> _EXERCISE INSTRUCTIONS_
Decide whether each statement below agrees with the statistical analyses text, answering yes or no and quoting the text's deciding words: (a) the first boosted regression tree model used a learning rate of 0.005; (b) SOC was log-transformed with a base-10 logarithm; (c) soil nutrients and herbage drivers were added before soil properties during model building.

> _SOURCE EXTRACT_
2.6 Statistical analyses
We applied two different modelling procedures: boosted regression trees (BRTs) and general linear models (GLMs). BRT is an automatic technique that combines insights from traditional statistical modelling and machine learning traditions (Elith et al., 2008). GLMs allowed us to design a hypothesis-based modelling procedure, ensuring that only effects with biological meaning were included, whereas BRT provided information about the data that could be neglected if only a GLM approach was followed.
All the statistical analyses were performed with the R ver. 3.4.3 software (R Core Team, 2016) at a 95 % significance level when appropriate.
2.6.1 Boosted regression trees global model
Including all SOC potential drivers, we fitted a model with BRT to identify the most important variables affecting SOC. BRT uses two algorithms: regression trees and boosting. Regression trees are from the decision tree group of models, and boosting builds and combines a collection of models (Elith et al., 2008). We chose this method because BRT can handle multiple variables better than other techniques such as GLMs and can detect automatically curvilinear relationships and interactions, ignoring non-informative ones. We used the gbm and dismo packages (Greenwell et al., 2019; Hijmans et al., 2017), which provide several functions to fit these models.
Firstly, we fitted a model with all the drivers (Table S1), configured with 15 folds, a Gaussian distribution of the error, a tree complexity of 5, a learning rate of 0.005, a bag fraction of 0.666, and five minimum observations by node. Secondly, we reduced the number of drivers by the method described in Elith et al. (2008). We estimated the change in the model's predictive deviance, dropping one by one each driver, and re-fitted the model with the set of variables which actually improved model performance (Fig. S3). We checked the relative importance of the drivers and the shape and size of the effects by partial effect plots.
2.6.2 General linear models
We designed and executed a modelling procedure based on general linear models (Legendre and Legendre, 1998) and a hierarchy of controls over function (Díaz et al., 2007; de Vries et al., 2012). We log-transformed SOC using the natural logarithm to prevent a breach of the normality assumption by the residuals of the models (Fig. S4). We built two models (Fig. S5), one model based only on geophysical drivers and grazing management (geophysical model) and another model including, in addition to the former drivers, the biochemical drivers: soil nutrients and herbage quality (combined model). With this approach we aimed to avoid ignoring significant effects of the geophysical variables, the original source of variation of SOC stocks according to the hierarchy of controls over function hypothesis (Manning et al., 2015), by masking them with the inclusion of biochemical drivers. We considered that the geophysical factors that potentially affect SOC were regional and landscape (topography and soil-type drivers), as they have been widely used in previous studies to model and predict SOC from landscape to continental scales (Manning et al., 2015; Wiesmeier et al., 2019). In addition to soil nutrients and herbage variables, we included again the livestock management variables in the combined model and looked for interactions involving these variables and biochemical drivers of SOC.
For model building (Fig. S5a), we added driver groups following a sequential order. To fit the geophysical model, we started adding regional, landscape and grazing management drivers and subsequently included soil properties. Afterwards, we sequentially included soil nutrients and herbage drivers to obtain the combined model. We added management variables from the beginning of the modelling process and re-included the discarded ones in each step to guarantee the detection of interactions between management variables and the rest of the drivers. Each time we added a set of drivers, we first considered their main effects and some quadratic terms which were found by preliminary analyses with the scatterplot.matrix function in R package car (Fox et al., 2018); afterwards we included possible level 2 interactions between all the selected drivers.

> _INFORMATION_
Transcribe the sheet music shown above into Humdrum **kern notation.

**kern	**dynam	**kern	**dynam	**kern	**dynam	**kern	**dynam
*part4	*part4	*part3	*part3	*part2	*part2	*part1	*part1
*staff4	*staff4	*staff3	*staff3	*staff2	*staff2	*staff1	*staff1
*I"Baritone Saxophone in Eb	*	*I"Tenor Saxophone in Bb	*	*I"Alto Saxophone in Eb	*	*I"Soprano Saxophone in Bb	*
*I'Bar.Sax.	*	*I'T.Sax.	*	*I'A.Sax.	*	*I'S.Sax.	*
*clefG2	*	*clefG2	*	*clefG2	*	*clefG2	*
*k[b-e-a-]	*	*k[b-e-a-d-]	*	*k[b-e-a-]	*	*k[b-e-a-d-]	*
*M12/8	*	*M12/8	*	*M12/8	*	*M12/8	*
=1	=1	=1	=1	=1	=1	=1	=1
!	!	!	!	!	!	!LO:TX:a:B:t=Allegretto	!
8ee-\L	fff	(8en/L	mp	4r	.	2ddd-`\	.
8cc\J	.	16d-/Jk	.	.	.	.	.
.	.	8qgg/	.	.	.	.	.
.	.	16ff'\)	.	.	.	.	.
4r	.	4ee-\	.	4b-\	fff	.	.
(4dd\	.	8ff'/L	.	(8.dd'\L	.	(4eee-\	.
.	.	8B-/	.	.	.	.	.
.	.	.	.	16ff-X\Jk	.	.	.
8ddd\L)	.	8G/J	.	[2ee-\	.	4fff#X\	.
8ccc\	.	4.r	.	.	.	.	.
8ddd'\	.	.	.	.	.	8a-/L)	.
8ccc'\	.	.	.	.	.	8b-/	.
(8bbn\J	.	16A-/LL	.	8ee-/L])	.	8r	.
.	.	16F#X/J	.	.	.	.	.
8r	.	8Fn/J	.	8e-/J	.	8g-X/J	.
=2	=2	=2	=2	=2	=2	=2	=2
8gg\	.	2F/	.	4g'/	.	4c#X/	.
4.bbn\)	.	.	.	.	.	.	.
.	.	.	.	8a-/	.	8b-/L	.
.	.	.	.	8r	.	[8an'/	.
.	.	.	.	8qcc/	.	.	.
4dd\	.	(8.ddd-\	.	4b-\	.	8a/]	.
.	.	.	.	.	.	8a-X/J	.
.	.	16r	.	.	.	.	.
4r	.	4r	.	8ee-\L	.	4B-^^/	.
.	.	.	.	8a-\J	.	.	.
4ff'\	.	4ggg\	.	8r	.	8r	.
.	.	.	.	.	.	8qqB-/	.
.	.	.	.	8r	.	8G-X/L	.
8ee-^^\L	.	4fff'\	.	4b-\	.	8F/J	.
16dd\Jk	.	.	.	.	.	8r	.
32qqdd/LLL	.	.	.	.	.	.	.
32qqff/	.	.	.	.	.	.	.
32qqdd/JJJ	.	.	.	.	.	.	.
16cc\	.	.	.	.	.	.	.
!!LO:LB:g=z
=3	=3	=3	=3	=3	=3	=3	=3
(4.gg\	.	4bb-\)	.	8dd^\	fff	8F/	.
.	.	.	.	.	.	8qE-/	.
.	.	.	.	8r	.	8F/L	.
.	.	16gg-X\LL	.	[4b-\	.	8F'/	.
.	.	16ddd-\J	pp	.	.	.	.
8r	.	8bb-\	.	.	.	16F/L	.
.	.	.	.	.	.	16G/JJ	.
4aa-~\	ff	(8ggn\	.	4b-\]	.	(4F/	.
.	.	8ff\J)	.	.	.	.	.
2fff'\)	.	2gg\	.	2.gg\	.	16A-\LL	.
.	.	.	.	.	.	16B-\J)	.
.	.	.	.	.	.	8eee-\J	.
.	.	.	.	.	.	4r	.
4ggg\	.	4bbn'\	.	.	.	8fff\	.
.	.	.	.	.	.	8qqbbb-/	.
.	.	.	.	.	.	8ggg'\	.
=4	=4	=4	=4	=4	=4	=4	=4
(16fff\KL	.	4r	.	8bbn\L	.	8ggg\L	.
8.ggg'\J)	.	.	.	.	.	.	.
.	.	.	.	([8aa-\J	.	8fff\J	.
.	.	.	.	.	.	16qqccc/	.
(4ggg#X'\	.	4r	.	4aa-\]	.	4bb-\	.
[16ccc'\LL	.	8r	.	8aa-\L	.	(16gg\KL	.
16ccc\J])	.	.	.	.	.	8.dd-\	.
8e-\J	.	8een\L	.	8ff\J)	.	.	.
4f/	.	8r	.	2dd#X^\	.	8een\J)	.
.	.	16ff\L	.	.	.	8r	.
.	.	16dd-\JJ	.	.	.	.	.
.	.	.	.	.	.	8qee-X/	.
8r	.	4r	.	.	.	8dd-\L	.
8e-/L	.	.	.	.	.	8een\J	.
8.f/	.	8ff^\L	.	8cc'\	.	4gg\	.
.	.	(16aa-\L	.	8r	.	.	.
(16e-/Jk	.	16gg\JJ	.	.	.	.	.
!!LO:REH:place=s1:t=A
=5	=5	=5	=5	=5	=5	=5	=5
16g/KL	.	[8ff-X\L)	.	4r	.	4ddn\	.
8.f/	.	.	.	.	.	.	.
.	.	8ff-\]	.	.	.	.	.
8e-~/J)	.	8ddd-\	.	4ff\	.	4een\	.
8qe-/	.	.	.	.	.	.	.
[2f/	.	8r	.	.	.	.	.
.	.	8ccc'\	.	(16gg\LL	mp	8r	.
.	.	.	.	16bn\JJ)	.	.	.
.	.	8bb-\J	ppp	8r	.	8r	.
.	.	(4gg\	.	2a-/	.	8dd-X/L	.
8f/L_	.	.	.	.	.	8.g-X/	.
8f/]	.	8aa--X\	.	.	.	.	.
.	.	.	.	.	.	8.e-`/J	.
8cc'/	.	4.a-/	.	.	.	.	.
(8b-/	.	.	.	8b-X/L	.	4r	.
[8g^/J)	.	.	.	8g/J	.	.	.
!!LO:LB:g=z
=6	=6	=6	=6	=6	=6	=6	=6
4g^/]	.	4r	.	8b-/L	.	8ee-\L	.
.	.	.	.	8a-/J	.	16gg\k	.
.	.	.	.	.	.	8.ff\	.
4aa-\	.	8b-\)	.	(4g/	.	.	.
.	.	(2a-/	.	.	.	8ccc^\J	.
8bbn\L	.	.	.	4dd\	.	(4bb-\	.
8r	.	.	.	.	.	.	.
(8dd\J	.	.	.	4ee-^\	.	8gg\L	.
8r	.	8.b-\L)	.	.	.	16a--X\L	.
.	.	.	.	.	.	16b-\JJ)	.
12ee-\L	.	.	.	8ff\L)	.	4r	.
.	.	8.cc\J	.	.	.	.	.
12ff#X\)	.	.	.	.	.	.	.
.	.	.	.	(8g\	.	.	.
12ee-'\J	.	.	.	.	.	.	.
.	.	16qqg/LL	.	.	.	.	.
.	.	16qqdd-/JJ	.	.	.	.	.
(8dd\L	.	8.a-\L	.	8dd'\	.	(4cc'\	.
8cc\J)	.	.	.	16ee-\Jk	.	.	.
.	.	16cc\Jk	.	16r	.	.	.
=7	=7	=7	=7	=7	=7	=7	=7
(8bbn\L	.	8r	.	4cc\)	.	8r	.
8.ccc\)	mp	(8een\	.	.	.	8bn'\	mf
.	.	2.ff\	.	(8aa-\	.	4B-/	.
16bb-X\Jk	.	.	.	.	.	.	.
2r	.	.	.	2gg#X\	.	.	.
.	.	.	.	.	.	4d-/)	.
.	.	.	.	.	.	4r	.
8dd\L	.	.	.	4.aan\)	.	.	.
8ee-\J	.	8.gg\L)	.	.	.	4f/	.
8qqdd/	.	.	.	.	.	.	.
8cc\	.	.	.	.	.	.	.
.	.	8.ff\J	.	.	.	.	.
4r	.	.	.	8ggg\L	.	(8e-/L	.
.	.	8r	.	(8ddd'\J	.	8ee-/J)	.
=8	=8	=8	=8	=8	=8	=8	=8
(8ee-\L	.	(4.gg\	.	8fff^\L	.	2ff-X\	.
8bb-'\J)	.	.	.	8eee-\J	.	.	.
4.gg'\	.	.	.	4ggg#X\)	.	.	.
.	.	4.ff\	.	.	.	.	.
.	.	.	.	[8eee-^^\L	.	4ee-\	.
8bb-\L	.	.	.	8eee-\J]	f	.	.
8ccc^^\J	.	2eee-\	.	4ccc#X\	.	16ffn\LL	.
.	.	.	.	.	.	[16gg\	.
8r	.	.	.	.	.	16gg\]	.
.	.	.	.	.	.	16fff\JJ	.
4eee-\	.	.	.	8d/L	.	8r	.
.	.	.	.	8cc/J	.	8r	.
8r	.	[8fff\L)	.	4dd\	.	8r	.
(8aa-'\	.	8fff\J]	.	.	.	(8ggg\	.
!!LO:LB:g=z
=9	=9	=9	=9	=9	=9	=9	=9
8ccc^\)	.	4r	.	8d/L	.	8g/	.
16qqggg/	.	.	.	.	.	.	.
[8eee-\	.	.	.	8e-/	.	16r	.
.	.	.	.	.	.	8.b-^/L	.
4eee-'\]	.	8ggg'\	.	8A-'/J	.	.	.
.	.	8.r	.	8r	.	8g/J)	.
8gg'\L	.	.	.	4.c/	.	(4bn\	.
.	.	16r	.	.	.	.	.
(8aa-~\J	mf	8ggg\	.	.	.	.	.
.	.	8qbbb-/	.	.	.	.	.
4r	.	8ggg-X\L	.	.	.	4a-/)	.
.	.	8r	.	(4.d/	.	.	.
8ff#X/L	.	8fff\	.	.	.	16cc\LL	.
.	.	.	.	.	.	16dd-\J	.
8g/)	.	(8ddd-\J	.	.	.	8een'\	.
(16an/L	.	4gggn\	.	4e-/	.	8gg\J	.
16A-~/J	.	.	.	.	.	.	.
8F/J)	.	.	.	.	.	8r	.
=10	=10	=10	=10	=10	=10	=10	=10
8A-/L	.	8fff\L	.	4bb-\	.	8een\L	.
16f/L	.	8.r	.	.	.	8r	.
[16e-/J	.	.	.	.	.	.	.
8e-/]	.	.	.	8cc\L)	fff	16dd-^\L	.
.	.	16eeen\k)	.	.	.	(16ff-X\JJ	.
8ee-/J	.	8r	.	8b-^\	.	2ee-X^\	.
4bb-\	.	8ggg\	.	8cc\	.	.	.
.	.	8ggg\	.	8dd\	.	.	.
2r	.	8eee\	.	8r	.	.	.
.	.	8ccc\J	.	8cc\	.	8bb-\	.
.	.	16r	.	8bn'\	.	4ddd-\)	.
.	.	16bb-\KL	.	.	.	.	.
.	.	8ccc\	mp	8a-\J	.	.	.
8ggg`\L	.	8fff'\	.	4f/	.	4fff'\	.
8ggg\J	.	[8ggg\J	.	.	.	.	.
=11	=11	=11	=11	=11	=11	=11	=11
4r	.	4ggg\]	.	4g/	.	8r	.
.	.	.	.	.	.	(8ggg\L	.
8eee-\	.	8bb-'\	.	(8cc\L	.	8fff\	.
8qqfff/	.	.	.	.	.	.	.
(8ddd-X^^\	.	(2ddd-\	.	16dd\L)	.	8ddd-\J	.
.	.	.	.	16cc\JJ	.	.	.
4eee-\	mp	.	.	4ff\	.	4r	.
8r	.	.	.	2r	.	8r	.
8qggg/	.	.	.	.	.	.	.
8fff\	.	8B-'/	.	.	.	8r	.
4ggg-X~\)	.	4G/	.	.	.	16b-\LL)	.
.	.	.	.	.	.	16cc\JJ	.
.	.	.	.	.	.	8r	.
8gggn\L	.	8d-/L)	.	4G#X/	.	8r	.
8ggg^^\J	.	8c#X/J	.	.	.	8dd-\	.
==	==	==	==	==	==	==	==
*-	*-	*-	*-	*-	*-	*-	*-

> _TASK OUTPUT_
(a) Yes: "a learning rate of 0.005"
(b) No: "We log-transformed SOC using the natural logarithm"
(c) No: "we started adding regional, landscape and grazing management drivers and subsequently included soil properties. Afterwards, we sequentially included soil nutrients and herbage drivers"